A second large pavement for the vehicles existed a bit further away from the house the humans resided in, roaring at times when the winds were subdued to being muted like mice. Multiple vehicles zoomed past the brown empty desert in a frantic rush of liberation from the toxic heat that poured against their metallic chassis. In turn, I described it as a landmark rather than a pointless human build, a view that meant nothing truly important besides panic and need; yet a representation of my current dominant soul consuming my older internal rage.
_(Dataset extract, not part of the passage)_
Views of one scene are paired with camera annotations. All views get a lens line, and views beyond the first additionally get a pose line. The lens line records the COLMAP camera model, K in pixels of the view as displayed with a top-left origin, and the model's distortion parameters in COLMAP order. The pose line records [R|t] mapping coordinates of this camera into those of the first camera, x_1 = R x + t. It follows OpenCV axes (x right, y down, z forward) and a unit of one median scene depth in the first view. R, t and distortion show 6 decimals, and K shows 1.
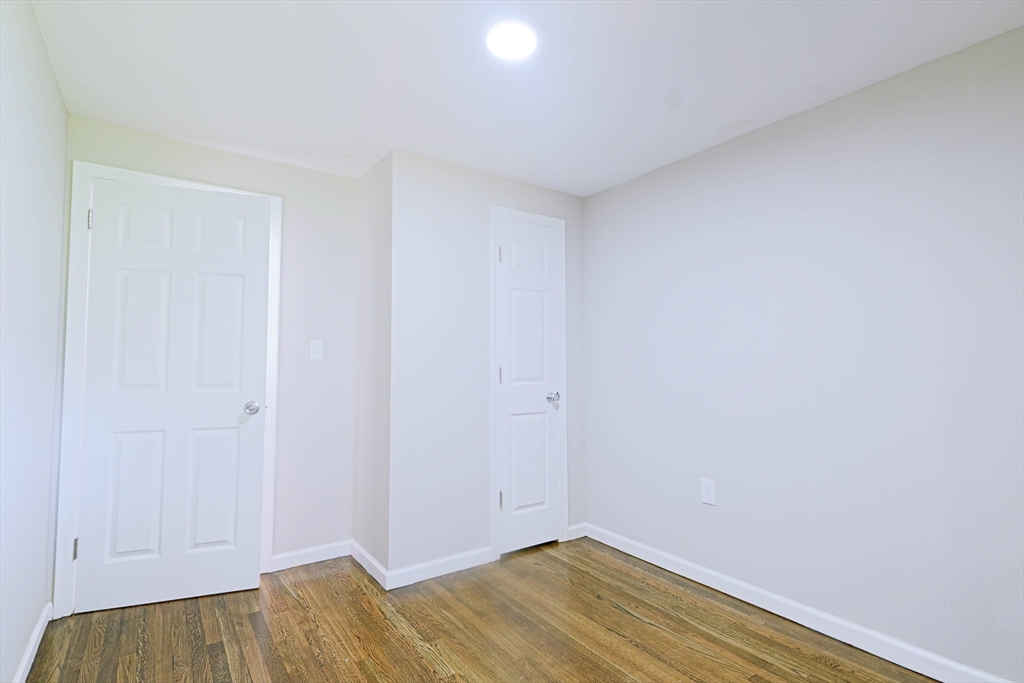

To me, being an indoraptor trapped and controlled once again by filthy, blood-sucking humans sounded horrible, if not that then another type of internal torment I cannot say. It was a word that the humans nicknamed deja vu, a term I learned from the older female human who'd visit me when night would fall. If my old self was awake and uncontrolled in the presence of this monstrous human bondage, they would most certainly end up as fresh-kill within a matter of minutes.

But they seemed clever enough to notice the dangers and threats that I posed to them, and regardless focused upon ensuring my survival rather than themselves. Their hospitality was unique and quite amusing no less, and it somewhat encouraged me to do the impossible; spare their very lives.

The day I was freed from the shack it was the little girl and her taller sibling -- named Emma -- who helped untie my restrained legs and help me to my feet. I felt unsteady at first, due to my time on the floor and these newly healed injuries that toiled at the muscle. The wood ached my knees and joints, causing bubbly cracks and groans to shift between the ball and sockets of my own skeleton.

Though throughout the entire time I struggled to move, it was hard to keep ignoring the mere thought of the humans who aided me. For example, I was still very hungry, starving even, and my primal instincts had never been higher. Their meat-scented skin and fleshy aromas wafted into my nostrils at times, causing me to growl or sometimes click my talons together like the chimes of hanging glass, but abiding by their instructions I followed them outside without a problem.

And ignored this primal need.

Strange how such an innocent family decided to support and defend a damaged killing machine, I would wonder to myself. Any other human would realize my colors and appearance and destroy me upon sight. If only they knew the truth, which I wasn't so sure of, they'd think otherwise before sharing custody of me. Or perhaps shoot me dead the first time they ran into an indoraptor.

But I was interested in them to conclude. It was unlike them to do this. I thought they'd know what I am, what I've done, and what I've become.

I thought the whole world knew that I was dead.